» Consegne:
a - Ripeti il brano dell'articolo sulle proteste contro il Green Pass compreso tra "Non c'è stato" e "quella di sabato scorso.", estremi inclusi.
b - Scrivi la parte successiva dell'articolo sulle proteste milanesi contro il Green Pass, partendo subito dopo la sua ultima frase.

» Testo di partenza:
------------------------------------------------

Coronavirus

La fiaccolata in piazza Scala contro il Green Pass obbligatorio

Circa duecento persone radunate dal comitato Liberi di Scegliere

Non c'è stato il "bagno di folla" alle manifestazioni contro il Green Pass a Milano nel pomeriggio e nella serata di mercoledì 28 luglio. I tre diversi presidi previsti in altrettanti punti della città erano stati annunciati dagli organizzatori con una partecipazione massima di duecento persone ma vi era la possibilità che, in strada, se ne radunassero invece migliaia, come i novemila di sabato scorso.

Ed invece, dopo le poche decine di piazza Castello con i Gilet Gialli martedì 27, il comitato Libera Scelta ha richiamato duecento persone con la fiaccolata in piazza della Scala, mentre le manifestazioni del pomeriggio hanno contato circa cinquanta persone in piazza Fontana e più o meno il doppio in piazza San Carlo. Ora, occhi "puntati" su sabato: sui social network è infatti partito il "tam tam" per una protesta simile a quella di sabato scorso.

------------------------------------------------

» Estratti del materiale:
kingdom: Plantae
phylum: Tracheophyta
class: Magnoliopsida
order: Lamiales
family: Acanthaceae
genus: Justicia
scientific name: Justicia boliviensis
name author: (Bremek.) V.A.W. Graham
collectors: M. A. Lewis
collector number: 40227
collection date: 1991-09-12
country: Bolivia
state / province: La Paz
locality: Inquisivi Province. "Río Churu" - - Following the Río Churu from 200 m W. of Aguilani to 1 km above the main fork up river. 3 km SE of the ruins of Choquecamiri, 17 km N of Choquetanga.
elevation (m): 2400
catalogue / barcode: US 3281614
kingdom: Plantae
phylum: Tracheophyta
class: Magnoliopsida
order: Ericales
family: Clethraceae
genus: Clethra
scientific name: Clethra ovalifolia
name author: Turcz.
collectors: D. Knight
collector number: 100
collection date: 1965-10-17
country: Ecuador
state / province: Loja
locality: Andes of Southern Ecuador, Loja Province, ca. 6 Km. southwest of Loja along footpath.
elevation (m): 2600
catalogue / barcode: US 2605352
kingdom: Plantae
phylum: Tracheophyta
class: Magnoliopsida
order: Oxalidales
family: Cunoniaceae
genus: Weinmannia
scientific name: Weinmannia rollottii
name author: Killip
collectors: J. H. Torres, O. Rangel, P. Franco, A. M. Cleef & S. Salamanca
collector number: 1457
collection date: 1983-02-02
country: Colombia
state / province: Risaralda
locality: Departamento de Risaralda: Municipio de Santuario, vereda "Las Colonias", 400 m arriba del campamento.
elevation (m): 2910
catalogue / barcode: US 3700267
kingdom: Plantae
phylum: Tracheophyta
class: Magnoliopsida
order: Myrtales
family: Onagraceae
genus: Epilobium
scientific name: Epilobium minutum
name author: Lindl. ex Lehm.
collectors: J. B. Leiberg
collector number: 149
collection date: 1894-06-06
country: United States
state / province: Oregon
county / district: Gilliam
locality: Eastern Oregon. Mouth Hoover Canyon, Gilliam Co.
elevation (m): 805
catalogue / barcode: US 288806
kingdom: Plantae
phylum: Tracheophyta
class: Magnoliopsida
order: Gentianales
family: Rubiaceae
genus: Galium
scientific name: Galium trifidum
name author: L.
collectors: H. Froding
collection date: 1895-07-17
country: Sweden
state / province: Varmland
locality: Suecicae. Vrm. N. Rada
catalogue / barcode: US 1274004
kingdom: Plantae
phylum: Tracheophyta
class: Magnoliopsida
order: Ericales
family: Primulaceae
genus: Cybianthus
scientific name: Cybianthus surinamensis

------------------------------------------------

» Soluzioni:
a -
Non c'è stato il "bagno di folla" alle manifestazioni contro il Green Pass a Milano nel pomeriggio e nella serata di mercoledì 28 luglio. I tre diversi presidi previsti in altrettanti punti della città erano stati annunciati dagli organizzatori con una partecipazione massima di duecento persone ma vi era la possibilità che, in strada, se ne radunassero invece migliaia, come i novemila di sabato scorso.

Ed invece, dopo le poche decine di piazza Castello con i Gilet Gialli martedì 27, il comitato Libera Scelta ha richiamato duecento persone con la fiaccolata in piazza della Scala, mentre le manifestazioni del pomeriggio hanno contato circa cinquanta persone in piazza Fontana e più o meno il doppio in piazza San Carlo. Ora, occhi "puntati" su sabato: sui social network è infatti partito il "tam tam" per una protesta simile a quella di sabato scorso.

b -
Tornando a mercoledì sera, in piazza della Scala è stata anche portata la gigantografia di Giuseppe De Donno, il medico lombardo ideatore della tearapia anti covid al plasma iperimmune che si è tolto la vita. La maggior parte degli interventi si è concentrata sulla presunta inefficacia dei vaccini, che molti dei partecipanti a queste manifestazioni anti Green Pass si rifiutano di chiamare tali, e sulle libertà costituzionali che sarebbero violate dal Green Pass obbligatorio.